Saturday, June 30, 2012

I won't talk about the heat.

I won't talk about the heat. I think it's sufficient to say that I am learning to live like a desert nomad, sans camel. It gets easier every day. Really. Ok, the "really" was mostly to convince myself, not you. And it's not working.

There were many moments in Thursday that I considered writing about. I want to keep things short and sweet for you. If I'm to do that I'll have to do it in Italian because I only have like 20 words to use. I have the entire dictionary in English and I like to use as many words as possible. But I'll do my best. I was going to try to pick one moment, but I felt that really limited me so I'm going to touch on a few.

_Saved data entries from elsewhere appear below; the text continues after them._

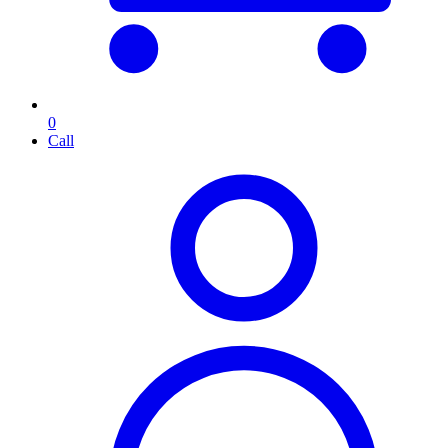
0
Call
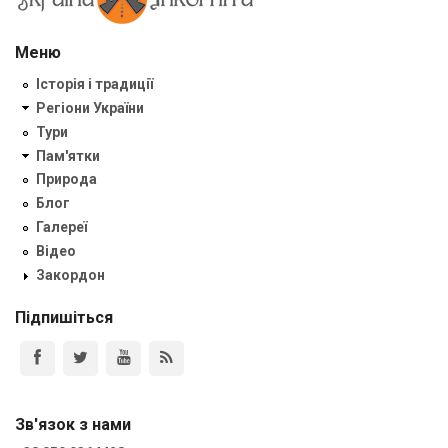
Меню
Історія і традиції
Регіони України
Тури
Пам'ятки
Природа
Блог
Галереї
Відео
Закордон
Підпишіться
Зв'язок з нами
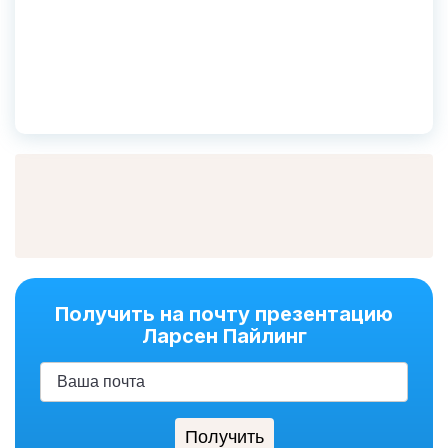
Получить на почту презентацию
Ларсен Пайлинг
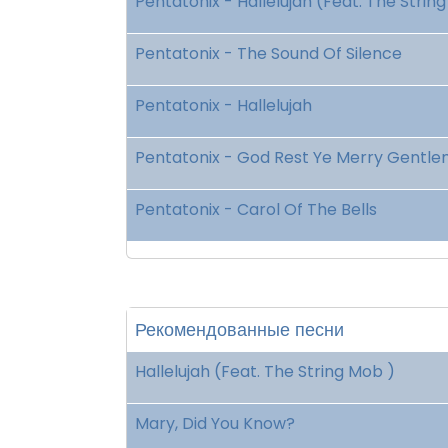
Pentatonix - Hallelujah (Feat. The Strin
Pentatonix - The Sound Of Silence
Pentatonix - Hallelujah
Pentatonix - God Rest Ye Merry Gentl
Pentatonix - Carol Of The Bells
Рекомендованные песни
Hallelujah (Feat. The String Mob )
Mary, Did You Know?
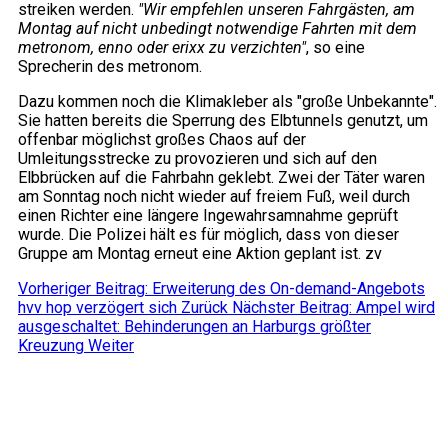
streiken werden.
"Wir empfehlen unseren Fahrgästen, am
Montag auf nicht unbedingt notwendige Fahrten mit dem
metronom, enno oder erixx zu verzichten"
, so eine
Sprecherin des metronom.
Dazu kommen noch die Klimakleber als "große Unbekannte".
Sie hatten bereits die Sperrung des Elbtunnels genutzt, um
offenbar möglichst großes Chaos auf der
Umleitungsstrecke zu provozieren und sich auf den
Elbbrücken auf die Fahrbahn geklebt. Zwei der Täter waren
am Sonntag noch nicht wieder auf freiem Fuß, weil durch
einen Richter eine längere Ingewahrsamnahme geprüft
wurde. Die Polizei hält es für möglich, dass von dieser
Gruppe am Montag erneut eine Aktion geplant ist. zv
Vorheriger Beitrag: Erweiterung des On-demand-Angebots
hvv hop verzögert sich
Zurück
Nächster Beitrag: Ampel wird
ausgeschaltet: Behinderungen an Harburgs größter
Kreuzung
Weiter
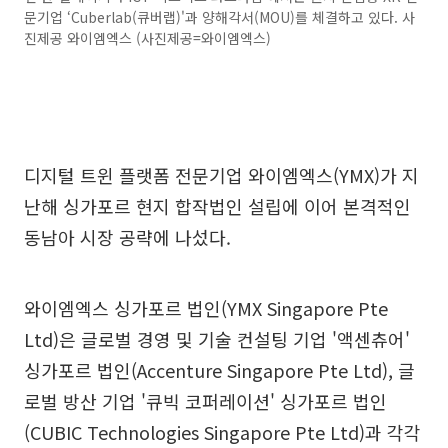
문기업 ‘Cuberlab(큐버랩)'과 양해각서(MOU)를 체결하고 있다. 사
진제공 와이엠엑스 (사진제공=와이엠엑스)
디지털 트윈 플랫폼 전문기업 와이엠엑스(YMX)가 지
난해 싱가포르 현지 합작법인 설립에 이어 본격적인
동남아 시장 공략에 나섰다.
와이엠엑스 싱가포르 법인(YMX Singapore Pte
Ltd)은 글로벌 경영 및 기술 컨설팅 기업 '액센츄어'
싱가포르 법인(Accenture Singapore Pte Ltd), 글
로벌 방산 기업 '큐빅 코퍼레이션' 싱가포르 법인
(CUBIC Technologies Singapore Pte Ltd)과 각각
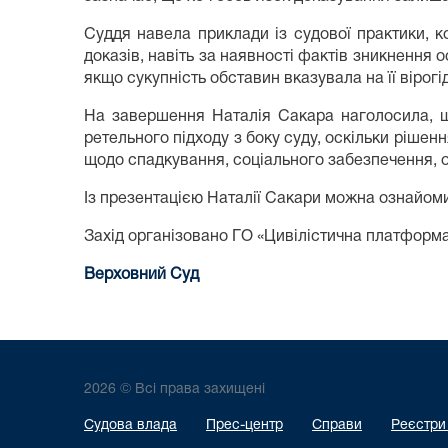
Суддя навела приклади із судової практики, 
доказів, навіть за наявності фактів зникнення
якщо сукупність обставин вказувала на її вірогі
На завершення Наталія Сакара наголосила, щ
ретельного підходу з боку суду, оскільки рішен
щодо спадкування, соціального забезпечення, о
Із презентацією Наталії Сакари можна ознайом
Захід організовано ГО «Цивілістична платформ
Верховний Суд
2026 © Всі права захищені
Судова влада
Прес-центр
Справи
Реєстри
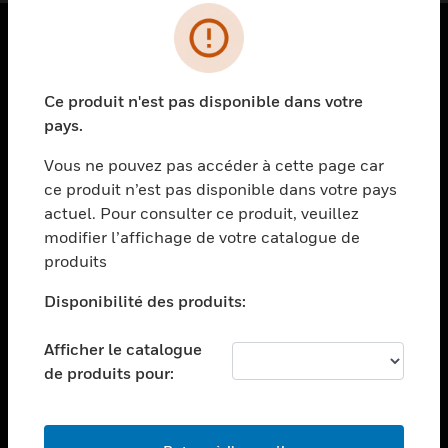
PRODUITS
Ce produit n'est pas disponible dans votre
toggle view
SOLUTIONS
pays.
toggle view
Vous ne pouvez pas accéder à cette page car
SECTEURS
ce produit n’est pas disponible dans votre pays
actuel. Pour consulter ce produit, veuillez
toggle view
ASSISTANCE
modifier l’affichage de votre catalogue de
produits
toggle view
EMPLOIS
Disponibilité des produits:
toggle view
SOCIÉTÉ
Afficher le catalogue
de produits pour:
toggle view
NOUS CONTACTER
toggle view
MENTIONS LÉGALES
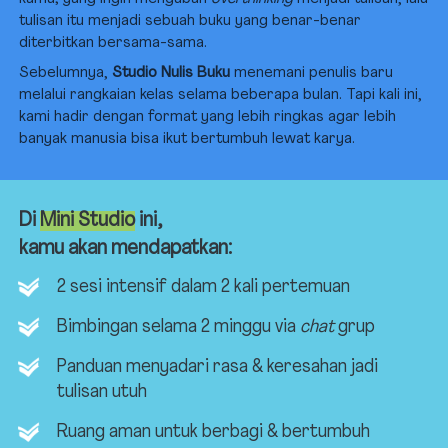
tulisan itu menjadi sebuah buku yang benar-benar 
diterbitkan bersama-sama.
Sebelumnya, 
Studio Nulis Buku
 menemani penulis baru 
melalui rangkaian kelas selama beberapa bulan. Tapi kali ini, 
kami hadir dengan format yang lebih ringkas agar lebih 
banyak manusia bisa ikut bertumbuh lewat karya.
Di 
Mini Studio
 ini, 
kamu akan mendapatkan:
2 sesi intensif dalam 2 kali pertemuan
Bimbingan selama 2 minggu via 
chat
 grup
Panduan menyadari rasa & keresahan jadi 
tulisan utuh
Ruang aman untuk berbagi & bertumbuh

Thursday started early when I got a SMS at 6:15. That's right, in the morning. One of the girls I watch was sick overnight and they want to keep her home but am I available? These people actually have no other option. Their little girl is sweet once you get to know her, but most sitters don't make it past the getting to know her stage.

I said "Sure" but wasn't excited about it till I got there and there's AC in her room! Since I've been basically melting for a week it was pleasant to be with her. The air was cool and she wasn't actually sick anymore and we had tons of fun playing and blowing bubbles together. She has started to talk in complete sentences so I'm learning a lot from her. I've no choice...she speaks Italian to me unless I ask specifically for English. Then she only gives me the word I don't know and switches back to Italian. And she says everything ten times or more so I hear it over...and over...and over.

My favorite part of the day was on the ride home from babysitting. Tourists (and locals but tourists are worse) tend to walk, stand and talk in the bike lane which makes it very difficult to get around. There are curbs on either side of the lanes, it's not like I can just jump off and jump back on the lane. So there was one man who actually looked at me, then looked at the bike coming in the other direction and didn't move. I will blame my behavior on the heat. I rode by him ringing my bell over and over and over again. He just looked at me all disgusted like and my dream is that he spends a lot of time telling people all about the local woman who pissed him off by being so stuck up about the bike lane. Because that would make me a local. Awesome.

That afternoon (which is 5pm here, go figure) we went to the opening of an art show. We got all dressed up pedaled our way across town. Yes, it seems that everything except soccer is across town from us. The father of the man I dog sit for was an artist, well respected locally and even has one piece in the collections at the Uffizi, and it was his work featured in the show. The show is in one of the large museums in town and it's quite an honor to have his father's work hanging there. It felt good to be there for Stefano, he and his wife have done so much for me.

After the opening we stopped by a restaurant that Leif uses a lot for his groups. He recently sent twenty-eight Swedes to the restaurant (yes, all at one time) and the owner wanted to thank Leif. After telling us that the Swedes ate and drank everything in the place the night they came (and looking very happy about it) he asked what we'd like to eat. We asked him to choose for us and he sent us the most lovely dinner ever. Melon with prosciutto, Bistecca Fiorentino which is a Tuscan specialty, cheesecake and a lovely rose wine. It was a very lovely meal. He chose perfectly and I know that it was important for him to make those choices for us.

For a while we wondered why the restaurant was so quiet...we were only a little early for dinner and expected the room to fill up as we ate. But the only people who came were tourists, all English speakers. Then Leif remembered that the European Championships were that evening and Italy was playing Germany and every Italian was glued to a television somewhere. In the front room of the restaurant, in fact. So when we finished we walked to the front and watched with the rest of the staff and drank toasts to the victory they knew would come. Which it did, so everyone was happy.

That was my Thursday, in a nutshell. Today we travel to Lucca to see a friend from the States. I'm very hopeful that the train will have air and that no Italian will feel that it's too cold and open a window.